BEGIN Data to examine

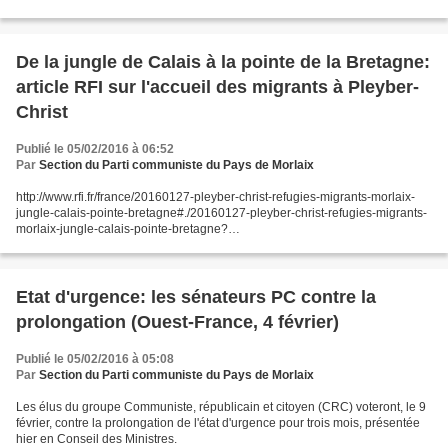
fondation Abbé Pierre, nous sommes...
De la jungle de Calais à la pointe de la Bretagne:
article RFI sur l'accueil des migrants à Pleyber-
Christ
Publié le 05/02/2016 à 06:52
Par
Section du Parti communiste du Pays de Morlaix
http://www.rfi.fr/france/20160127-pleyber-christ-refugies-migrants-morlaix-
jungle-calais-pointe-bretagne#./20160127-pleyber-christ-refugies-migrants-
morlaix-jungle-calais-pointe-bretagne?
&_suid=145441169830305336881899630048
Etat d'urgence: les sénateurs PC contre la
prolongation (Ouest-France, 4 février)
Publié le 05/02/2016 à 05:08
Par
Section du Parti communiste du Pays de Morlaix
Les élus du groupe Communiste, républicain et citoyen (CRC) voteront, le 9
février, contre la prolongation de l'état d'urgence pour trois mois, présentée
hier en Conseil des Ministres.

END Data to examine

_Your objective_:
Set the records down again exactly as given, and leave the pictures out.

_Answer for the task_:
fondation Abbé Pierre, nous sommes...
De la jungle de Calais à la pointe de la Bretagne:
article RFI sur l'accueil des migrants à Pleyber-
Christ
Publié le 05/02/2016 à 06:52
Par
Section du Parti communiste du Pays de Morlaix
http://www.rfi.fr/france/20160127-pleyber-christ-refugies-migrants-morlaix-
jungle-calais-pointe-bretagne#./20160127-pleyber-christ-refugies-migrants-
morlaix-jungle-calais-pointe-bretagne?
&_suid=145441169830305336881899630048
Etat d'urgence: les sénateurs PC contre la
prolongation (Ouest-France, 4 février)
Publié le 05/02/2016 à 05:08
Par
Section du Parti communiste du Pays de Morlaix
Les élus du groupe Communiste, républicain et citoyen (CRC) voteront, le 9
février, contre la prolongation de l'état d'urgence pour trois mois, présentée
hier en Conseil des Ministres.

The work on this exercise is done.